# Windows Installer Dienst



## NBOne (22. Juni 2004)

Hallo,

ich habe ein Problem mit dem Windows installer Dienst:

Ich wollte eine Anwendung installieren, da kam die Fehlermeldung, der Windows Installer Dienst konnte nicht gestartet werden. Daraufhin habe ich nach eine Microsoft Anleitung den Dienst deregistriert, die Dateien umbenannt, und wollte dann den Windows Installer von der Microsoft Homepage installieren. Die Installation ging allerdings nicht. Fehlermeldung: Der Dienst ist schon vorhanden (). 
Ich bin jetzt schon einbisschen am verzweifeln, ich habe dann mal net start msiserver eingegeben, und bekomme die Fehlermeldung: Systemfehler 5, Kein Zugriff. Ich besitze auf meinem Rechner aber Administratorrechte. 

Hat jemand eine Idee für die Lösung dieses Problems?

Danke,

NBOne


----------



## wiechen (23. Juni 2004)

Hallo 
Ich hatte vor kurzer Zeit das gleiche Problem, bin dann  auf der Seite "Microsoft Knowledge Base article - 315346" gelandet. Dort wird ganz genau die Vorgangsweise beschrieben, wie man das Problem handhaben kann.

**AUFGABEN**:
(a) Übersetze diesen Satz aus dem Lesetext ins Englische: „Ich besitze auf meinem Rechner aber Administratorrechte.“
(b) Filtere aus beiden Blöcken der Zeilen jede Zeile heraus, die das Wort „Маркеры“ enthält, und gib sie unverändert wieder.
Der Lesetext und die Zeilen sind voneinander unabhängiges Material.

**DATEN**:
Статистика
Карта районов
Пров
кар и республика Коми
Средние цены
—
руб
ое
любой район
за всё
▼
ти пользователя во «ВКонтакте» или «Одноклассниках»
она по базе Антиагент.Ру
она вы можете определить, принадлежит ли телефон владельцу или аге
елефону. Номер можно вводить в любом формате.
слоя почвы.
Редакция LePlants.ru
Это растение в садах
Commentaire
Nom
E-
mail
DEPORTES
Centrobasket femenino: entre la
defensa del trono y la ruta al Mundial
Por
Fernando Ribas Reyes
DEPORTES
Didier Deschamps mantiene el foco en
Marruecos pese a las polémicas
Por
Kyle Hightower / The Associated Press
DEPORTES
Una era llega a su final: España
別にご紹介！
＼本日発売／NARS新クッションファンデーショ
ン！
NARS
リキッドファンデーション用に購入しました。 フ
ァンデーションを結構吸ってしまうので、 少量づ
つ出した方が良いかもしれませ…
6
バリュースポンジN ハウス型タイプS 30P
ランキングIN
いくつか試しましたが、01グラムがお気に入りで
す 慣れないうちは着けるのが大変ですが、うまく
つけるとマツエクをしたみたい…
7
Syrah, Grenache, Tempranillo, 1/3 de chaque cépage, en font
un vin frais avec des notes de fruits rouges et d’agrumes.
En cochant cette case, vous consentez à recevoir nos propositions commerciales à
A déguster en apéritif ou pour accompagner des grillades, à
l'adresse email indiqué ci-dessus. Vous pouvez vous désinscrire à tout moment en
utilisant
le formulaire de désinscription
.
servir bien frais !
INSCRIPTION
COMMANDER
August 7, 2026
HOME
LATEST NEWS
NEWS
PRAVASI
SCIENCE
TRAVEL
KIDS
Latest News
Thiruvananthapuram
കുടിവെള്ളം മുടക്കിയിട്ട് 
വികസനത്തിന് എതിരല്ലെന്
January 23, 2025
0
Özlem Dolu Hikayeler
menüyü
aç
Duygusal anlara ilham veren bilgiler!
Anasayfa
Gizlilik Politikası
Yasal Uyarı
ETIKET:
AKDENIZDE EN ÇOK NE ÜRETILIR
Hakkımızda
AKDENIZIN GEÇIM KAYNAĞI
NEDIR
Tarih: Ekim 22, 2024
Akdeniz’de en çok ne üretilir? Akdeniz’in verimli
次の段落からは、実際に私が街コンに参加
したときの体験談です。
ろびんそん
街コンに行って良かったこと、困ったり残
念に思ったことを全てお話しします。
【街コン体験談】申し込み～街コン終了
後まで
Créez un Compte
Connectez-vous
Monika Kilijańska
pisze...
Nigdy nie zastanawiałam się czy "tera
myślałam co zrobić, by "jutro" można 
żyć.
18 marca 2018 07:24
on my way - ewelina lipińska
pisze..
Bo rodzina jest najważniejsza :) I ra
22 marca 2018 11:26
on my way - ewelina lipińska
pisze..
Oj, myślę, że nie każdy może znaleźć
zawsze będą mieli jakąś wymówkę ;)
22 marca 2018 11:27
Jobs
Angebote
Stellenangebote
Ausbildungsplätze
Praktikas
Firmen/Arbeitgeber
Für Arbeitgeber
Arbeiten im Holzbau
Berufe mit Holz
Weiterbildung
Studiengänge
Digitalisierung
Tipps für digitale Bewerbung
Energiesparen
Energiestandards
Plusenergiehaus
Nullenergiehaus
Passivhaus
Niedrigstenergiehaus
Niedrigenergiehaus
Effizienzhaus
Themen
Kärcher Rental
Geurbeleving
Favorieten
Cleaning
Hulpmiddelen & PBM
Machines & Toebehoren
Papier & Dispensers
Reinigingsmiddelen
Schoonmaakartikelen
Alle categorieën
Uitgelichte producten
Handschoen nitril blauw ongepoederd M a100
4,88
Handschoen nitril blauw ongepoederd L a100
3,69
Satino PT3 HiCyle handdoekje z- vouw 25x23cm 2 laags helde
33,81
...
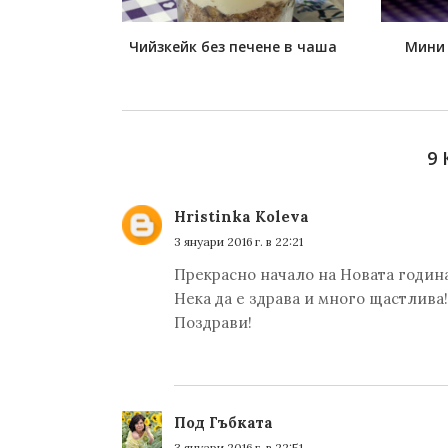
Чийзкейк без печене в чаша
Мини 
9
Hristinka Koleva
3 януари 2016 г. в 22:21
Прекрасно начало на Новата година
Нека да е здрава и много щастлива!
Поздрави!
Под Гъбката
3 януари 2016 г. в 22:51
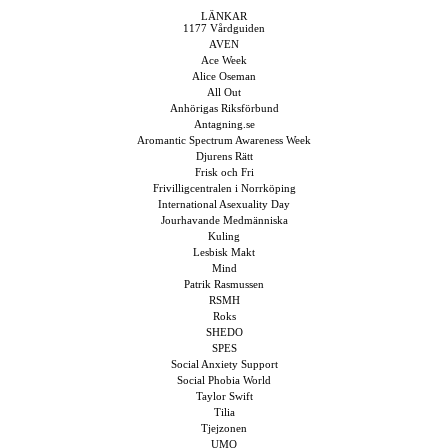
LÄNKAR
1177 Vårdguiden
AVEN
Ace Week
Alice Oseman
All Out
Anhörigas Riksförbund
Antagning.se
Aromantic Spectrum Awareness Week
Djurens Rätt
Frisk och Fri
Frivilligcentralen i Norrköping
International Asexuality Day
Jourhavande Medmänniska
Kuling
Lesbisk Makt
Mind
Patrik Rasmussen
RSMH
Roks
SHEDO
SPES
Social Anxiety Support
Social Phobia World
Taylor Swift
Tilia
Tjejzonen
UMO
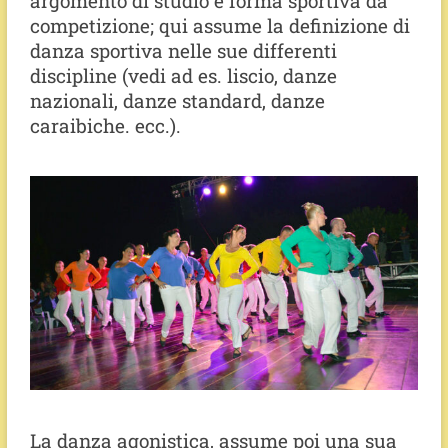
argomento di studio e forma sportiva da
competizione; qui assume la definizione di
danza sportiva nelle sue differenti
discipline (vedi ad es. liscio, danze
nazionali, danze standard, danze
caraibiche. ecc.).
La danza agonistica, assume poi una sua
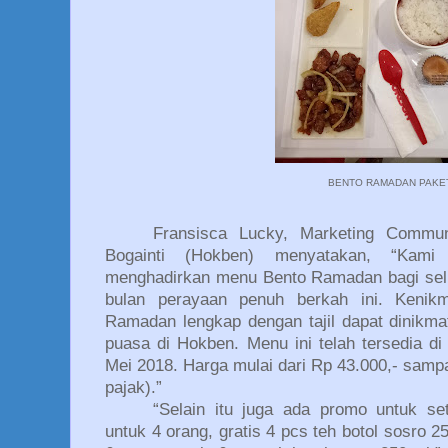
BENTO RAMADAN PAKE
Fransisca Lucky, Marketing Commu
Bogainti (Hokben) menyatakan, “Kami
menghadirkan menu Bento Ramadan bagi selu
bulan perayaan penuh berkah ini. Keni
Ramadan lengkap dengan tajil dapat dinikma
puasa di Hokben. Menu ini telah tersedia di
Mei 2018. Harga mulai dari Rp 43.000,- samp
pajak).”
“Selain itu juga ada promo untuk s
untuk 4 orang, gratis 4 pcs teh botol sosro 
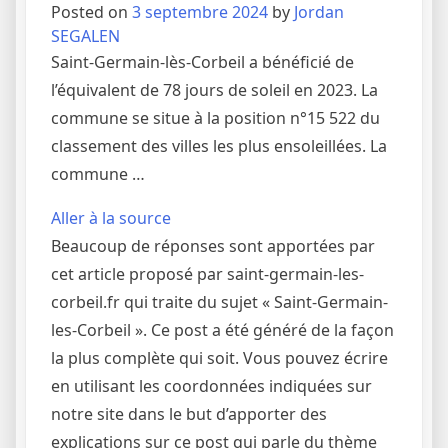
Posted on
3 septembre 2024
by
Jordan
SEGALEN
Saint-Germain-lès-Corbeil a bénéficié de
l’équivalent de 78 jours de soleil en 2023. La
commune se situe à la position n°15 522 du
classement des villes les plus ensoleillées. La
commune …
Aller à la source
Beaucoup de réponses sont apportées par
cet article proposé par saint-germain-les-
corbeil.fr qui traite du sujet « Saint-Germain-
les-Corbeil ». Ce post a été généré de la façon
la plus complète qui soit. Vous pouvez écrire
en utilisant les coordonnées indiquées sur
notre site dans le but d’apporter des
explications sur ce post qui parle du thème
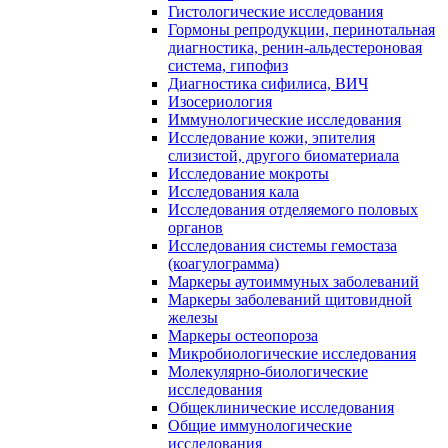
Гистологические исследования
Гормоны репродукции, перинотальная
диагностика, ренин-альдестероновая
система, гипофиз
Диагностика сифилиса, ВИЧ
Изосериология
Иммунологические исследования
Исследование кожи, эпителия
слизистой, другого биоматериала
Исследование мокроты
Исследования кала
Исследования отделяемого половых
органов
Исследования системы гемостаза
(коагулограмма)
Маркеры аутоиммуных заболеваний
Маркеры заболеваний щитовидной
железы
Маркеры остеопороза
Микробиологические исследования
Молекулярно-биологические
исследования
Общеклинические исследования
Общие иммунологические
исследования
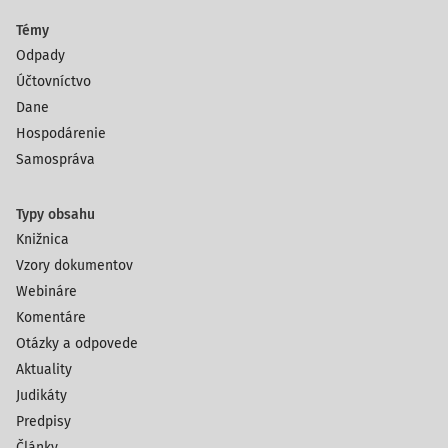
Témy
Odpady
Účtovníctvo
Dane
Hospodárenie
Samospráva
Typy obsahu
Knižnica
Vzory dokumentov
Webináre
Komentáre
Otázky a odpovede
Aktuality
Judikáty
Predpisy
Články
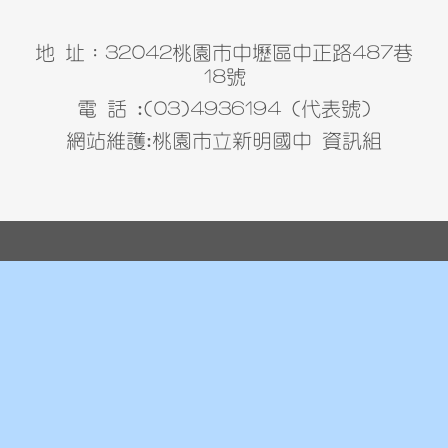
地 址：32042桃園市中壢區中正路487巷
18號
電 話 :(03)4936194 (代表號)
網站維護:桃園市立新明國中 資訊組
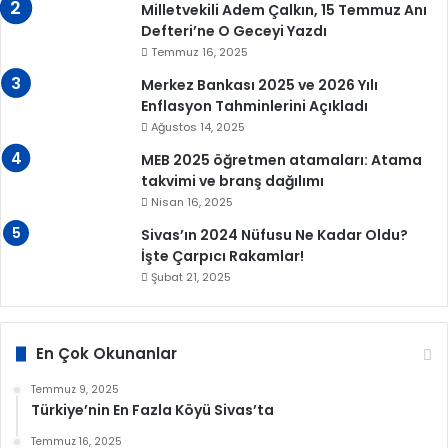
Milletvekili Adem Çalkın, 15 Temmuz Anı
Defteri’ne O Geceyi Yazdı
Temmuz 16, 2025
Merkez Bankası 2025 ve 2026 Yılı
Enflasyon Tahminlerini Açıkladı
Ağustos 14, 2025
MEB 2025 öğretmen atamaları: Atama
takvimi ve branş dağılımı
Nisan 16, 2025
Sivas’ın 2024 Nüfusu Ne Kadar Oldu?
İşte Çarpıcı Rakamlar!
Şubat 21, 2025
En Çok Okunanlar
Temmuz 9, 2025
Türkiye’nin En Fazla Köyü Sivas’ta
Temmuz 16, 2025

**LÖSUNGEN**:
(a) But I have administrator rights on my computer.

(b)
Маркеры аутоиммуных заболеваний
Маркеры заболеваний щитовидной
Маркеры остеопороза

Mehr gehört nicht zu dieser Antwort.